=== Text excerpt ===
This sport has power. It welcomes all; it embraces all. It asks you to look within yourself and make what you see even stronger. It asks you to make a difference to yourself, and often to the world around you.

And this…this is why I’m an endurance athlete.

VOTING IS EXTENDED UNTIL MARCH 28th!


Thanks for reading! If you think I should be the next fully-sponsored member of Team Evotri, please write down the URL of this web site and have it ready for voting when you click the EVOTE button below. Thank you!

Throwing my hat in the ring

Okay, I think all technical difficulties have been resolved...

Anyway, I'm throwing my hat in here. I'm going to Steelhead and WIBA regardless, so I thought I might as well give this a shot. I'm super excited to race this year, and I can't think of a better word to describe me right now than "evolving...."

So here goes!

Wednesday, March 12, 2008

How is it possible...

...that he already is looking like such a little BOY instead of a little BABY?




And how ridiculous is it that I get a little teary eyed whenever he grows out of an outfit? I can't possibly do that for the rest of his life. Sheesh.

Tuesday, March 11, 2008

At a certain point, you just get up.

JayZ was up briefly at 3am. And then, in classic fashion, my head spun with all the things I have to do today and I couldn't. fall. back. asleep.

Ugh.

3:22am.

4:18am.

4:57am.

5:25am.

Sigh.

Rather than lay in bed and be all salty until 6:30, I got up, threw on some clothes, and headed down for my 6 mile tempo run on the dreadmill. BTW--don't watch news channels for more than 5 minutes. I wanted to get caught up on what happened since I went to bed (because I'm that kind of news and politics geek) . They beat the Elliot Spitzer horse OVER AND OVER AND OVER AGAIN. I zoned out and iPod'ed it instead.

6 miles, with 2 at a tempo pace of 7:50. Stretched, showered, made it to school, and now I'm playing the game of "how much can I get done before I crash."

On a second cup of joe, which is rare, but I need to make it until at least 9pm tonight.

Ugh. At least I got my run in, huh?

I really wish I could just sleep like a baby....

Sunday, March 09, 2008

Since WHEN

....do 4 miles at 9:30 feel like crawling and 4 miles at 8:20 feel just about perfect?

Seriously. Whose legs are these and where are TriSaraTops' legs?

I guess I'll just keep these! But I hope no one comes looking for them...at least, not until after May 18. Then I promise I'll give them back.

'Kay?

Saturday, March 08, 2008

Excuse me while I un-bury myself from the snow

You know what?
=== Provided material ===
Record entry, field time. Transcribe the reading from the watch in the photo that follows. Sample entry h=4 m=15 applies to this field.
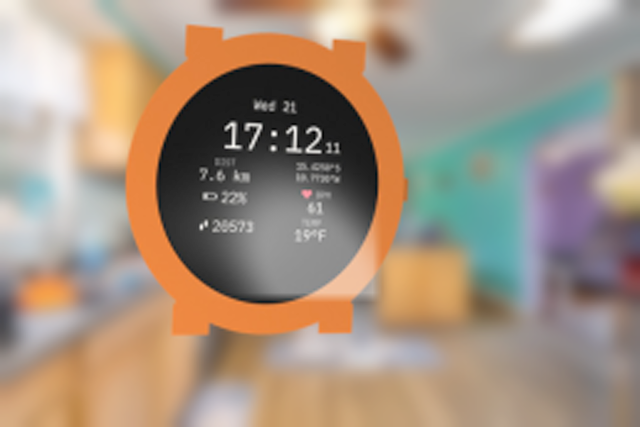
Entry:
h=17 m=12
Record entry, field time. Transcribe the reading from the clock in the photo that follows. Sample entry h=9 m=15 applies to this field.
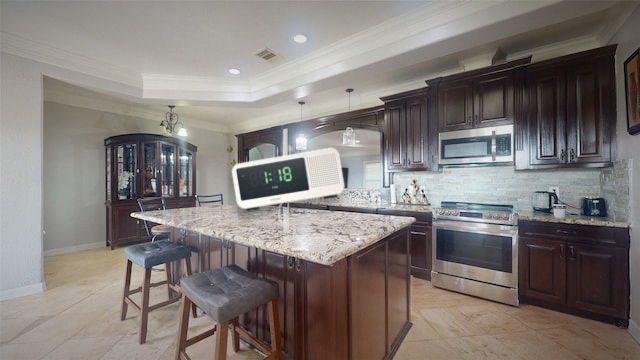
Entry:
h=1 m=18
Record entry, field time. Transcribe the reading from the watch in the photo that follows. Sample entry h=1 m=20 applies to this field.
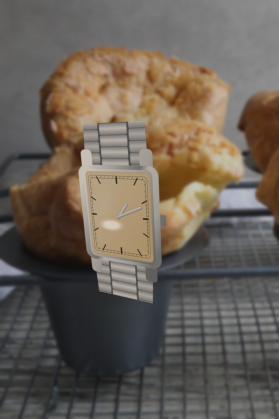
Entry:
h=1 m=11
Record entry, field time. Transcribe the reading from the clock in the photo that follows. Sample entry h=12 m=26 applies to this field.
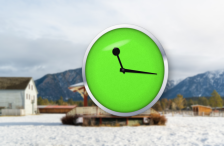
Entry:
h=11 m=16
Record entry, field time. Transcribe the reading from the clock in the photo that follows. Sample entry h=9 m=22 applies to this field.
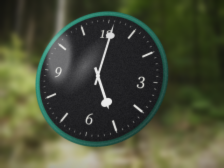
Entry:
h=5 m=1
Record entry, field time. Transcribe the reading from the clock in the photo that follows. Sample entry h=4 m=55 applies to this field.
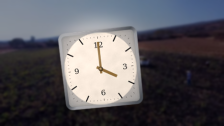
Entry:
h=4 m=0
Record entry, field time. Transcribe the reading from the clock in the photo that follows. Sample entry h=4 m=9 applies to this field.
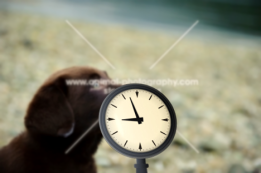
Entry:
h=8 m=57
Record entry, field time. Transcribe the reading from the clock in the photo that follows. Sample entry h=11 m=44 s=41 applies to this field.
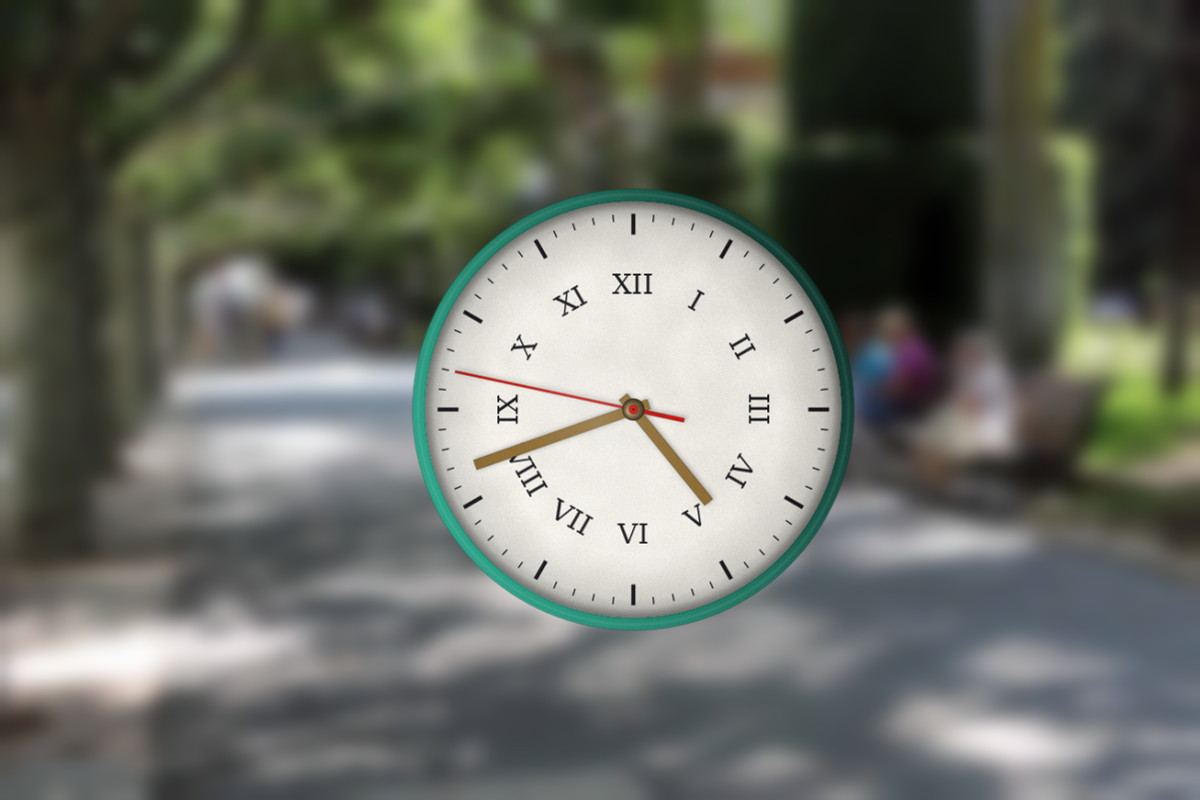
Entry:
h=4 m=41 s=47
===
Given instruction
Write the next part of the training blog, starting right after its last line, "You know what?"

Result below
I heart me some snow. But right about now--in March--I'm kinda over it. And that's really unfortunate, because March is typically when we get our biggest storms. Like today. It started snowing last night and isn't supposed to stop until we have about TWELVE INCHES on the ground.

I just got a new student from Dallas, and he asked on Friday, "So, when is this supposed to stop?"

I sort of laughed.

I told him probably by April, except for last year when we got 12 inches on Easter.

He didn't look too excited.

But then I was reminded of a story I heard on some talk radio (I know, I'm sort of a dork, and listen to talk radio--especially when I was home on maternity leave and needed a little intellectual stimulation) of how some dude did research on "happiness" and "measuring happiness" within this country, and compared to other countries. He said he did one study in Michigan in March. Their weather is quite similar to ours. And many subjects said they would be "happier" to live somewhere else, like Southern California. Where the weather was nicer.

But you know what?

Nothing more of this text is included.